[llvm] Reduce llvm-gsymutil memory usage (PR #140740)
via llvm-commits
llvm-commits at lists.llvm.org
Tue May 20 14:15:56 PDT 2025
https://github.com/peremyach updated https://github.com/llvm/llvm-project/pull/140740
>From b36119f4b844c9f1f8dd979ec0ba5ec91c369c76 Mon Sep 17 00:00:00 2001
From: Arslan Khabutdinov <akhabutdinov at fb.com>
Date: Wed, 14 May 2025 02:56:12 -0700
Subject: [PATCH] Reduce llvm-gsymutil memory usage
---
.../llvm/DebugInfo/DWARF/DWARFContext.h | 7 +
llvm/include/llvm/DebugInfo/DWARF/DWARFUnit.h | 6 +-
llvm/lib/DebugInfo/DWARF/DWARFContext.cpp | 10 +
llvm/lib/DebugInfo/DWARF/DWARFUnit.cpp | 214 +++++++++---------
llvm/lib/DebugInfo/GSYM/DwarfTransformer.cpp | 19 +-
5 files changed, 145 insertions(+), 111 deletions(-)
diff --git a/llvm/include/llvm/DebugInfo/DWARF/DWARFContext.h b/llvm/include/llvm/DebugInfo/DWARF/DWARFContext.h
index 85c42b88d0541..3d081851f361b 100644
--- a/llvm/include/llvm/DebugInfo/DWARF/DWARFContext.h
+++ b/llvm/include/llvm/DebugInfo/DWARF/DWARFContext.h
@@ -102,6 +102,9 @@ class DWARFContext : public DIContext {
/// Parse a macro[.dwo] or macinfo[.dwo] section.
std::unique_ptr<DWARFDebugMacro>
parseMacroOrMacinfo(MacroSecType SectionType);
+
+ virtual Error doWorkThreadSafely(function_ref<Error()> Work) = 0;
+
};
friend class DWARFContextState;
@@ -490,6 +493,10 @@ class DWARFContext : public DIContext {
/// manually only for DWARF5.
void setParseCUTUIndexManually(bool PCUTU) { ParseCUTUIndexManually = PCUTU; }
+ Error doWorkThreadSafely(function_ref<Error()> Work) {
+ return State->doWorkThreadSafely(Work);
+ }
+
private:
void addLocalsForDie(DWARFCompileUnit *CU, DWARFDie Subprogram, DWARFDie Die,
std::vector<DILocal> &Result);
diff --git a/llvm/include/llvm/DebugInfo/DWARF/DWARFUnit.h b/llvm/include/llvm/DebugInfo/DWARF/DWARFUnit.h
index 80c27aea89312..0f7958f28065d 100644
--- a/llvm/include/llvm/DebugInfo/DWARF/DWARFUnit.h
+++ b/llvm/include/llvm/DebugInfo/DWARF/DWARFUnit.h
@@ -566,6 +566,9 @@ class DWARFUnit {
Error tryExtractDIEsIfNeeded(bool CUDieOnly);
+ /// clearDIEs - Clear parsed DIEs to keep memory usage low.
+ void clearDIEs(bool KeepCUDie, bool KeepDWODies = false);
+
private:
/// Size in bytes of the .debug_info data associated with this compile unit.
size_t getDebugInfoSize() const {
@@ -581,9 +584,6 @@ class DWARFUnit {
void extractDIEsToVector(bool AppendCUDie, bool AppendNonCUDIEs,
std::vector<DWARFDebugInfoEntry> &DIEs) const;
- /// clearDIEs - Clear parsed DIEs to keep memory usage low.
- void clearDIEs(bool KeepCUDie);
-
/// parseDWO - Parses .dwo file for current compile unit.
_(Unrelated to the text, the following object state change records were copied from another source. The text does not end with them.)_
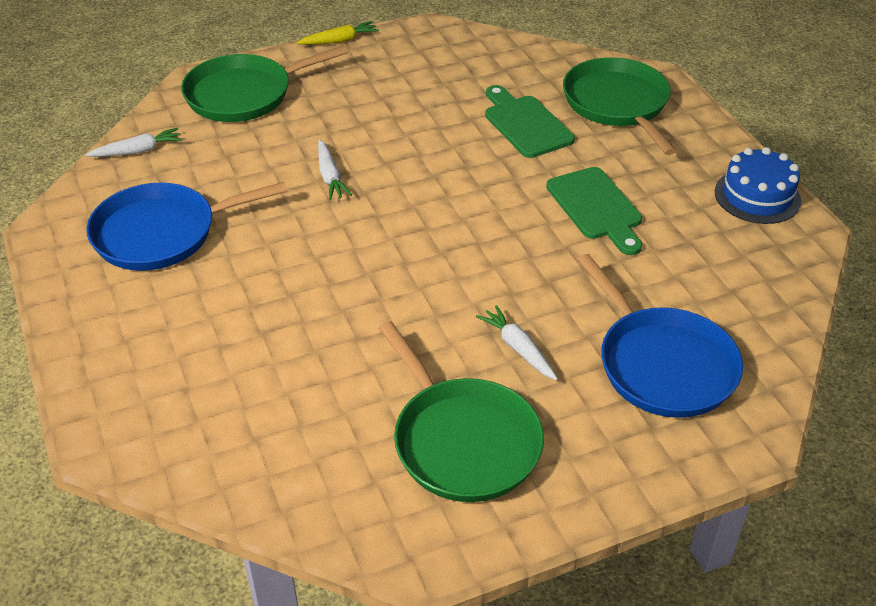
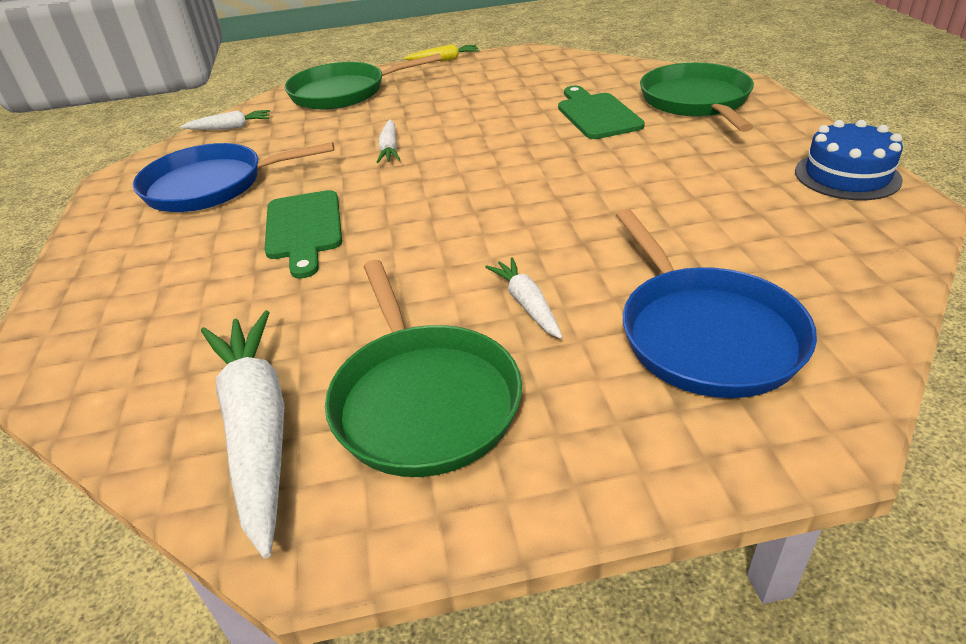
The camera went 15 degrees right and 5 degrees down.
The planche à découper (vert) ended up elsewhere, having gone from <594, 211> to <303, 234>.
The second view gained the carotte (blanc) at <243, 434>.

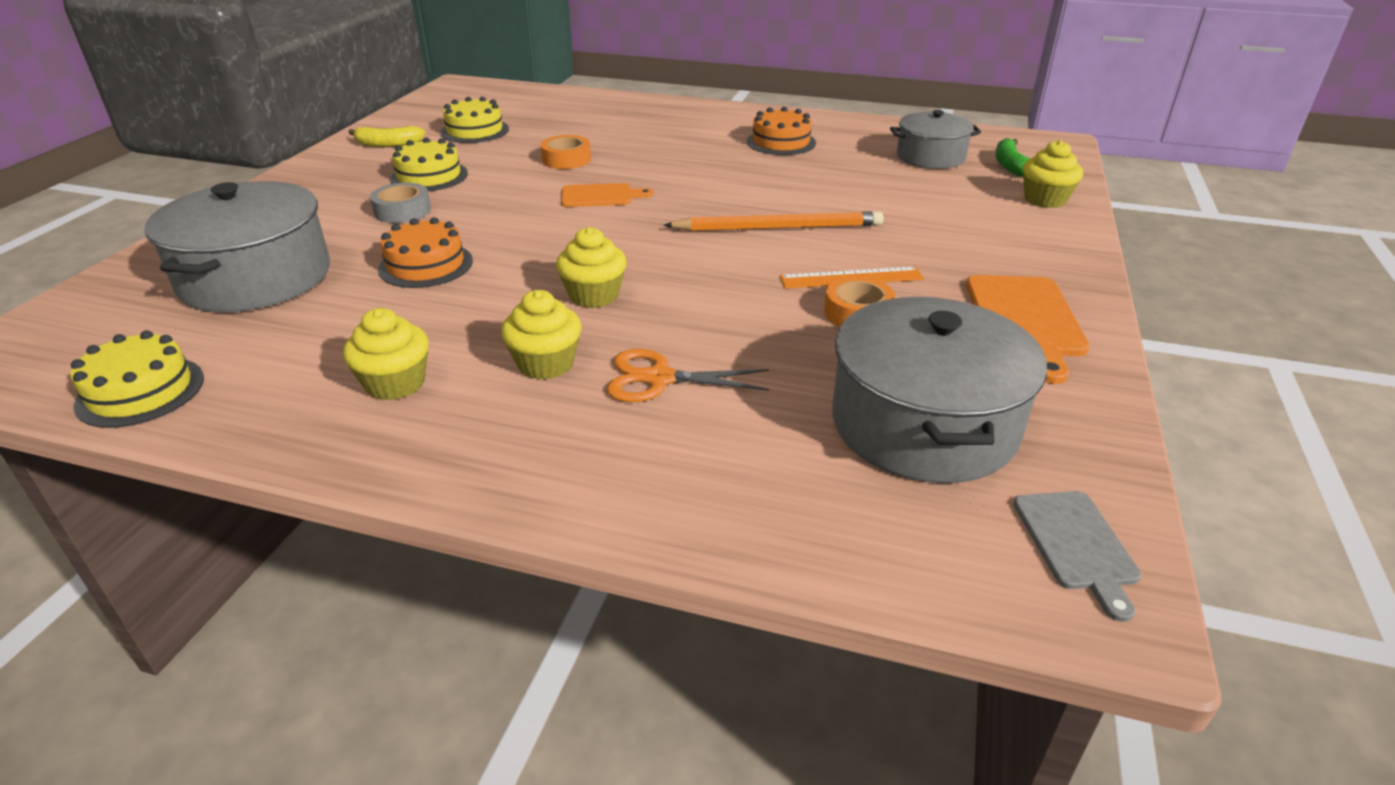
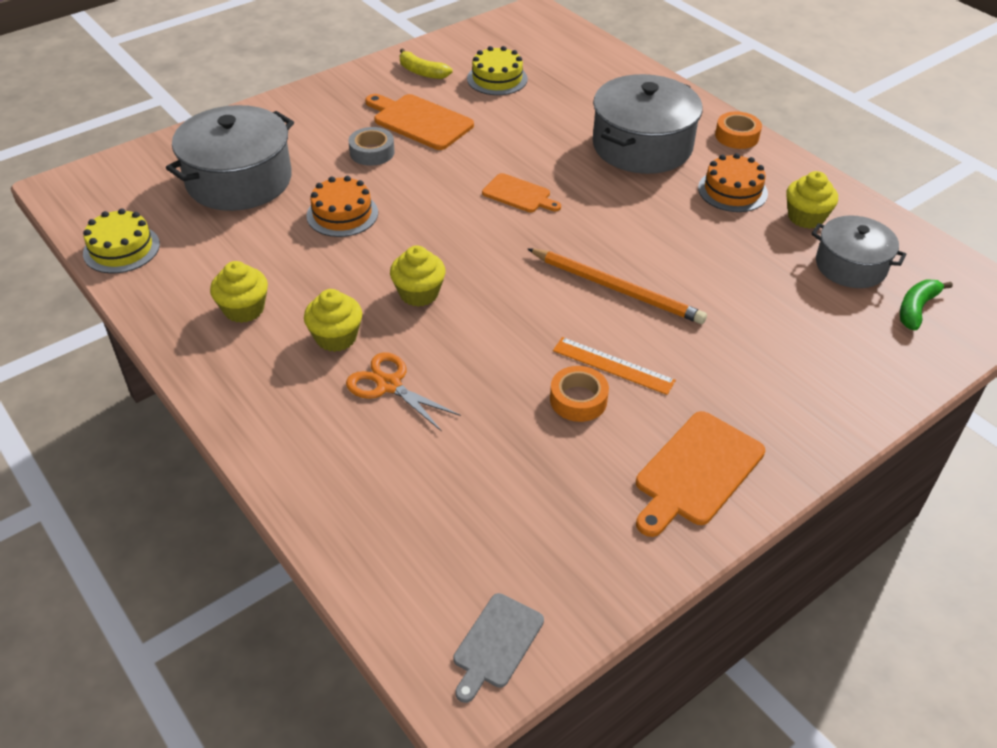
The camera went 35 degrees right and 10 degrees up.
Where the gâteau (jaune) stood at <429, 164>, the planche à découper (orange) came to stand at <419, 122>.
The ruban adhésif (orange) ended up elsewhere, having gone from <565, 152> to <738, 130>.
The marmite (gris) ended up elsewhere, having gone from <939, 390> to <648, 124>.
The muffin (jaune) ended up elsewhere, having gone from <1053, 174> to <812, 200>.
Returns true if
/// it was actually constructed.
/// The \p AlternativeLocation specifies an alternative location to get
diff --git a/llvm/lib/DebugInfo/DWARF/DWARFContext.cpp b/llvm/lib/DebugInfo/DWARF/DWARFContext.cpp
index 27aa99ae94fce..73399f15a015f 100644
--- a/llvm/lib/DebugInfo/DWARF/DWARFContext.cpp
+++ b/llvm/lib/DebugInfo/DWARF/DWARFContext.cpp
@@ -621,6 +621,10 @@ class ThreadUnsafeDWARFContextState : public DWARFContext::DWARFContextState {
else
return getNormalTypeUnitMap();
}
+
+ Error doWorkThreadSafely(function_ref<Error()> Work) override {
+ return Work();
+ }
};
class ThreadSafeState : public ThreadUnsafeDWARFContextState {
@@ -736,6 +740,12 @@ class ThreadSafeState : public ThreadUnsafeDWARFContextState {
std::unique_lock<std::recursive_mutex> LockGuard(Mutex);
return ThreadUnsafeDWARFContextState::getTypeUnitMap(IsDWO);
}
+
+ Error doWorkThreadSafely(function_ref<Error()> Work) override {
+ std::unique_lock<std::recursive_mutex> LockGuard(Mutex);
+ return ThreadUnsafeDWARFContextState::doWorkThreadSafely(Work);
+ }
+
};
} // namespace
diff --git a/llvm/lib/DebugInfo/DWARF/DWARFUnit.cpp b/llvm/lib/DebugInfo/DWARF/DWARFUnit.cpp
index d719a47c84072..a397cad0051db 100644
--- a/llvm/lib/DebugInfo/DWARF/DWARFUnit.cpp
+++ b/llvm/lib/DebugInfo/DWARF/DWARFUnit.cpp
@@ -496,107 +496,111 @@ void DWARFUnit::extractDIEsIfNeeded(bool CUDieOnly) {
}
Error DWARFUnit::tryExtractDIEsIfNeeded(bool CUDieOnly) {
- if ((CUDieOnly && !DieArray.empty()) || DieArray.size() > 1)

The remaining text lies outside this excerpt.